Page images and extracted text:

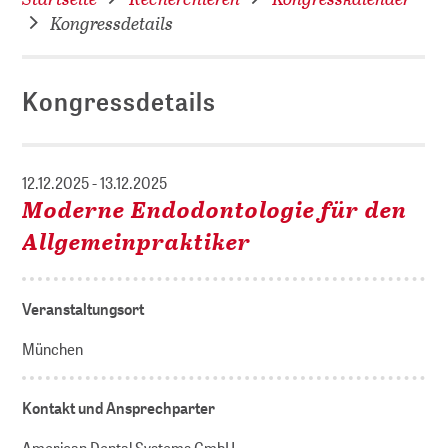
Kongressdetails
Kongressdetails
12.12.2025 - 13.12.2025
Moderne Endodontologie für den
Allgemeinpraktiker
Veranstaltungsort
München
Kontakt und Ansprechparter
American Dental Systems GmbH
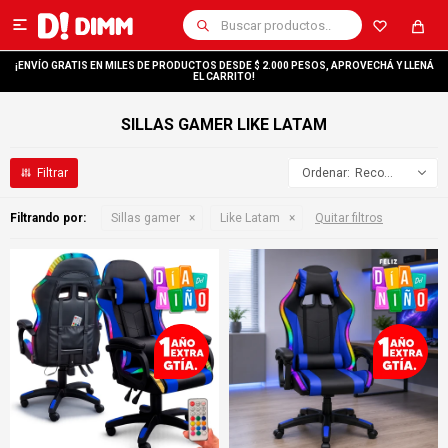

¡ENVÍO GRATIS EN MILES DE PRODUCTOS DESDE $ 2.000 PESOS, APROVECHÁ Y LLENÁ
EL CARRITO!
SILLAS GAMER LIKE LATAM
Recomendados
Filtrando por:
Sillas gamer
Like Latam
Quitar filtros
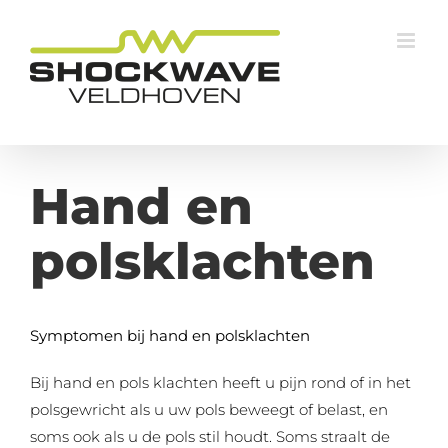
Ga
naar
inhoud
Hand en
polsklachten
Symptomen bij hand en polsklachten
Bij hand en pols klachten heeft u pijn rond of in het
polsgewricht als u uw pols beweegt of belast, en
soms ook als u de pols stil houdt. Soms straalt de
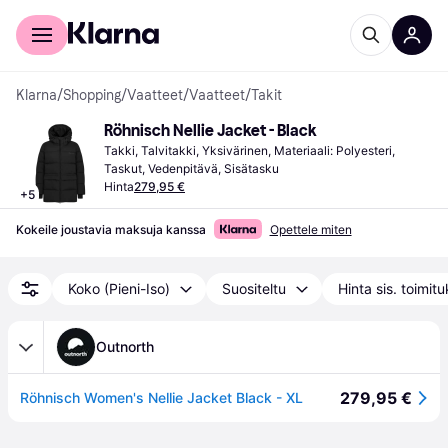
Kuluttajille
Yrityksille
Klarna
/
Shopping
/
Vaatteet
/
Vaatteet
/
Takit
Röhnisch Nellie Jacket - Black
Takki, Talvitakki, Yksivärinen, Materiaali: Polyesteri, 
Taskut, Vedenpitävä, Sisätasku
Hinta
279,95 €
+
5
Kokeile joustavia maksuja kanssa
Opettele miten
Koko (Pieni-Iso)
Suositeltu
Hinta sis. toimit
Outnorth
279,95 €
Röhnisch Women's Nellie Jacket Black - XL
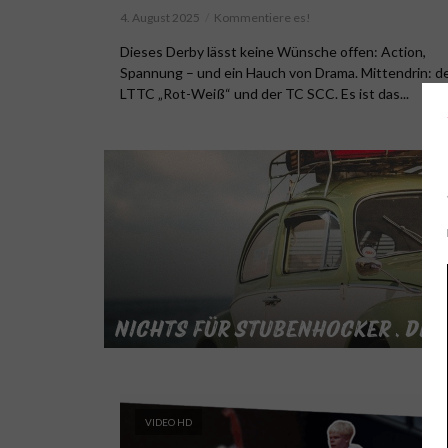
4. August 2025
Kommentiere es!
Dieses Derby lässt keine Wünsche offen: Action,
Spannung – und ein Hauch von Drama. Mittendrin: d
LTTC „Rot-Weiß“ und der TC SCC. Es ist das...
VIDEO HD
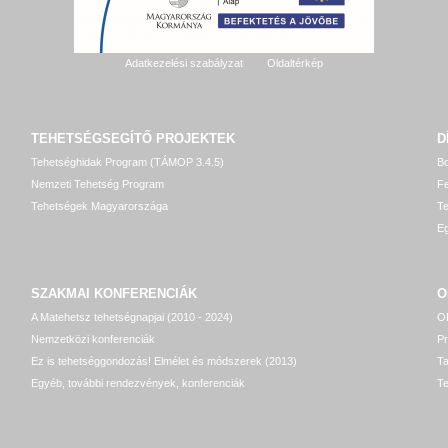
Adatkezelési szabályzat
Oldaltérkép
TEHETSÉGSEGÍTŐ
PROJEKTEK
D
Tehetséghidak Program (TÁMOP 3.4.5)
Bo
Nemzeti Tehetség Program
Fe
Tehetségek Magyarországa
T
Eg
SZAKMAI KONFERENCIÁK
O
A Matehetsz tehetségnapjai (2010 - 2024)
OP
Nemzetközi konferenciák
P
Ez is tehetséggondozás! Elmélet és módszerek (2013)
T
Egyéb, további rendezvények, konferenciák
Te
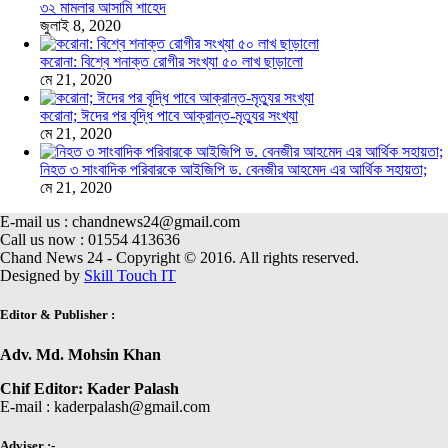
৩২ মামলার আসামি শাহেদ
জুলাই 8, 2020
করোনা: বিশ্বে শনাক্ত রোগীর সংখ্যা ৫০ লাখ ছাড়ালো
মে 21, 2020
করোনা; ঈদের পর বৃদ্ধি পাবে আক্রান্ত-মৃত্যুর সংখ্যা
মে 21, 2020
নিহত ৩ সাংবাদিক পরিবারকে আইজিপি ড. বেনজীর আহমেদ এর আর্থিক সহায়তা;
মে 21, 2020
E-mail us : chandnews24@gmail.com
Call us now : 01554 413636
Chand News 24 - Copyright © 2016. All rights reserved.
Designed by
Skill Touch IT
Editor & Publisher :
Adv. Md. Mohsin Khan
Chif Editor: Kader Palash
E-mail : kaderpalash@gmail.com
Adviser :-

Assigned task — Which lines of the records above contain the string "Nellie"? Show each of them in full, treating uppercase and lowercase letters as different.

Answer to the problem —
Röhnisch Nellie Jacket - Black
Röhnisch Women's Nellie Jacket Black - XL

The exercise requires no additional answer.